I have never been to a wedding where a couple performs the ceremony, and my partner loved the idea when I suggested it. Technically only one person can sign the papers, and we haven't discussed which one of them will actually be the legal officiator, but we don't care. Who ever does not can serve as a witness. As far as we are concerned we are being married by a couple, a man and a woman, which in our case, reflects our commitment to an equal partnership, friendship and love.

Feminist wedding victory #1!

Sunday, March 15, 2009

The F list

Look, its Sunday night, and if you can believe it I worked all day (yes in my pajamas, yes lying in bed, yes with the t.v. on mute intermittently, but it was work dammit!) so maybe now is not the time to be posting at all, but I have been thinking all day (between work and Law & Order reruns) about the many issues I want to discuss here, and rather than just pick one at a time, I decided I need to have a list going forward of the main things I want to address so I don't forget. So here are some of the things I am either sure about/struggling with/clueless about with regards to my wedding. Meanings behind things, whether I can reassign them meanings, or whether that is total bullshit anyway. OK, the list, then bed, brain cells preserved for more writing tomorrow.

1) Engagement rings (blech) - I hate even thinking about what a hypocrite I am (might be)
2) White wedding dress (laugh, then sigh. I totally want to wear one.)
3) Being walked down the aisle
4) writing our own vows
5) wedding cake? and then cutting the wedding cake?
6) invitations addressed from parents (no, on so many levels, but still want to talk about it)
7) Engagement parties
8) Flowers? In our global warming, diminishing resources world?
9) Religious elements in the service...yikes. I'm a Jew. He's a Mennonite. That's going to be a long post. Or several long posts.
10) Band or DJ (OK that is less of a feminist question, but seriously band or DJ?)

I can't think of any more tonight. These should be enough to get us started. Open to your suggestions to peeps.

Saturday, March 14, 2009

Maiden voyage

Initial thoughts.

■ **Aim of the task**: Please write out the section of the wedding blog excerpt starting at "9) Religious elements" and ending at "band or DJ?)", word for word. The listing after this plays no part in the work.

■ **Entries supplied**:
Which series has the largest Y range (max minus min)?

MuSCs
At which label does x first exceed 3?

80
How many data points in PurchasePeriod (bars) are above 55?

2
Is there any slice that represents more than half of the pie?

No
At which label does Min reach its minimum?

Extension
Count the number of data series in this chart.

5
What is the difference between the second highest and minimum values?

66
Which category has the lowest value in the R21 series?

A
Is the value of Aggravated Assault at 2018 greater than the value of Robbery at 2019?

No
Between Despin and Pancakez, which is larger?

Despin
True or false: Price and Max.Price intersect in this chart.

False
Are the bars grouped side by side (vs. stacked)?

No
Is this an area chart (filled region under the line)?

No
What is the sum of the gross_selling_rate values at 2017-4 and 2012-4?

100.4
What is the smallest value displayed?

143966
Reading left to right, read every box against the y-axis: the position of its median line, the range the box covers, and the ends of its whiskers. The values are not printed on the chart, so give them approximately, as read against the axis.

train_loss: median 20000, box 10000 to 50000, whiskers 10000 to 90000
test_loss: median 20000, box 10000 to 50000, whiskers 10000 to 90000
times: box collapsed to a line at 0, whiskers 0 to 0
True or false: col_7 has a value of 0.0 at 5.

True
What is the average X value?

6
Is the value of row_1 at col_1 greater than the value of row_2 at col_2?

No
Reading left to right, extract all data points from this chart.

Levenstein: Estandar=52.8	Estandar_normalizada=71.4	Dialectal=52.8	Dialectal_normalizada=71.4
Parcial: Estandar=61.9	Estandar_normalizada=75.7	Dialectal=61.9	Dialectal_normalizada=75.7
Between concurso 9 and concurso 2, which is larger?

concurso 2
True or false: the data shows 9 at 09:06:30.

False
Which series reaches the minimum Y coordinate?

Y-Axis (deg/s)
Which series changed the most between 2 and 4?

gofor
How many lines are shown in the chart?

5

■ **Solution for this exercise**:
9) Religious elements in the service...yikes. I'm a Jew. He's a Mennonite. That's going to be a long post. Or several long posts.
10) Band or DJ (OK that is less of a feminist question, but seriously band or DJ?)